A greve dos professores universitários federais é prova de falência institucional (não entro no mérito do pedido de aumento em si). Não há custos; ninguém vai ter o salário cortado e reposição de aulas, se houver, será sempre em calendário escolhido a dedo para minimizar impacto nos instrutores.
A greve dos professores universitários federais é prova de falência institucional (não entro no mérito do pedido de aumento em si). Não há custos; ninguém vai ter o salário cortado e reposição de aulas, se houver, será sempre em calendário escolhido a dedo para minimizar impacto nos instrutores.
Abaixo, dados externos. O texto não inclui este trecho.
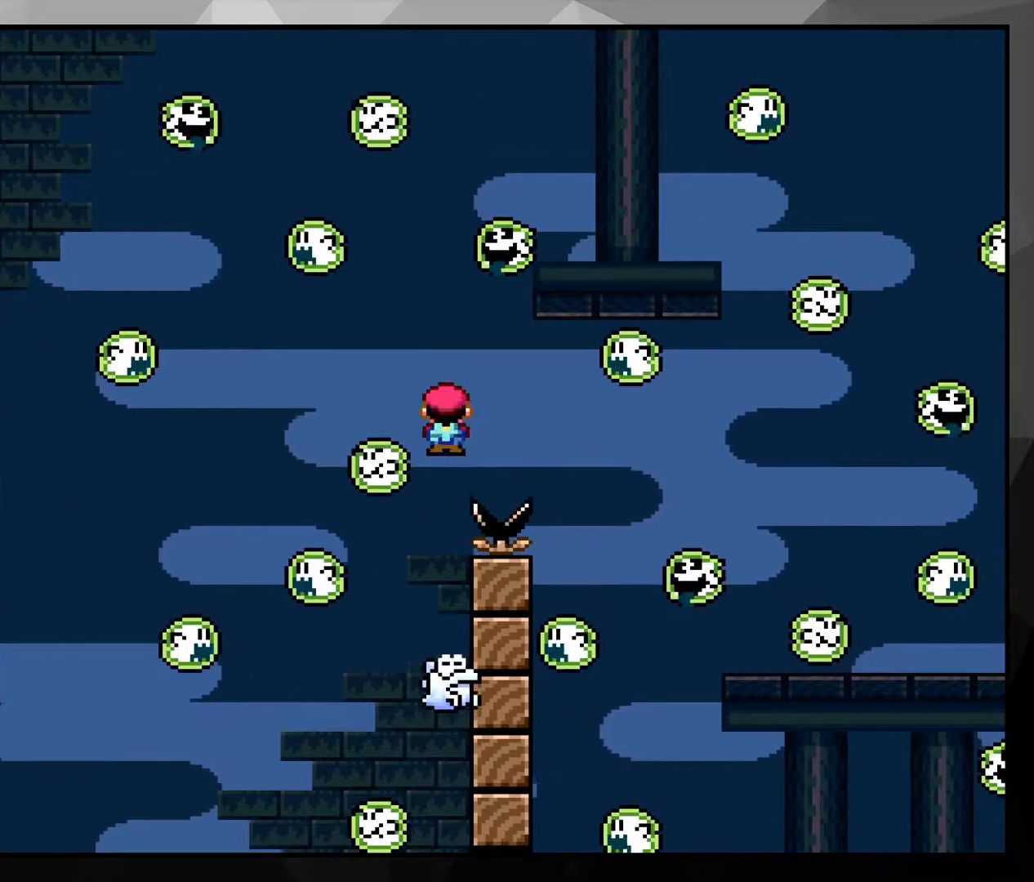
{"buttons": ["A", "X"], "events": []}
Mas há questões mais sérias que salário. Vivenciamos uma revolução silenciosa no mundo: a carreira de professor universitário está se aproximando das de outros instrutores, com separação entre ensino e pesquisa (professores horistas de universidades privadas que o digam). Na fronteira estão universidades britânicas, algumas delas de ranking baixo, mas outras prestigiadas, como a universidade de Essex, que propôs criar mais um termo de aulas.
A carga aumentaria para 20 horas semanais em sala de aula e acabariam as férias de verão. Os sindicatos estão lutando contra, mas a tendência de aumento de aulas é inexorável, com bons pesquisadores "pagando", via fundos de pesquisa, para ensinar menos.
A questão é que lá, como aqui, professores são contratados para fazer pesquisa, mas muitos não publicam e outros não fazem ciência de qualidade. Poucos abnegados carregam o piano em muitos departamentos. Até aí, são as regras do jogo. Mas elas estão mudando. No passado, pesquisa informava ensino. Mas, com a massificação do ensino superior, a demanda por ensino aumentou mais que a demanda por pesquisa.
Para a sociedade como um todo, a democratização do ensino é obviamente excelente, pois a qualidade do capital humano aumenta. Contudo, como qualquer expansão rápida de sistema dinâmico, a velocidade traz diminuição da qualidade em primeiro momento. Quando universidades eram somente para elite, seja de professores, seja de alunos, não era preciso controle de qualidade. Quando é necessária estrutura para milhões de estudantes, a coisa muda de figura. O que não falta é docente que reclama: "No passado, ninguém ficava olhando o que a gente fazia; tínhamos total autonomia".
Tal autonomia fazia sentido quando meia dúzia de professores publicava artigos científicos. Hoje, a competição é tão grande que muitos só querem bater meta -e ainda lidamos com fábricas de artigos, plágios descarados e "ciência salame".
Outro dia recebi um "convite". Parafraseando: "vimos que um aluno que você ajudou a orientar não transformou seu trabalho em artigo. Contratamos um consultor para ser coautor e tentar publicar a dissertação, porque conta pontos para o programa. Você quer participar?". A resposta para esse absurdo foi um sonoro não.
A regulação é tosca, mas o oposto também. Há quem queira autonomia total, mas foge de fazer qualquer coisa (algo que infelizmente encontrei muito no Brasil e no mundo). Esses reclamam de qualquer regra que os faça ter que trabalhar.
No passado, qualquer pessoa com diploma universitário tinha emprego garantido. Mas o número de diplomas explodiu (em 1910, os EUA geravam 400 doutores por ano; hoje esse número é de 200 mil).
Hoje, graduação não é garantia de nada. Isso é ótimo para a sociedade, mas é mais difícil para um indivíduo se destacar. Na China ou na Dinamarca, onde ensino há mais de uma década, empresas já esperam contratar alunos com mestrado completo. Isso cria uma corrida por diplomas, mesmo sem real interesse de alunos (e muitas vezes, professores) por esses papéis.
A adaptação vai ser difícil, mas greve não é solução. Os alunos que o digam.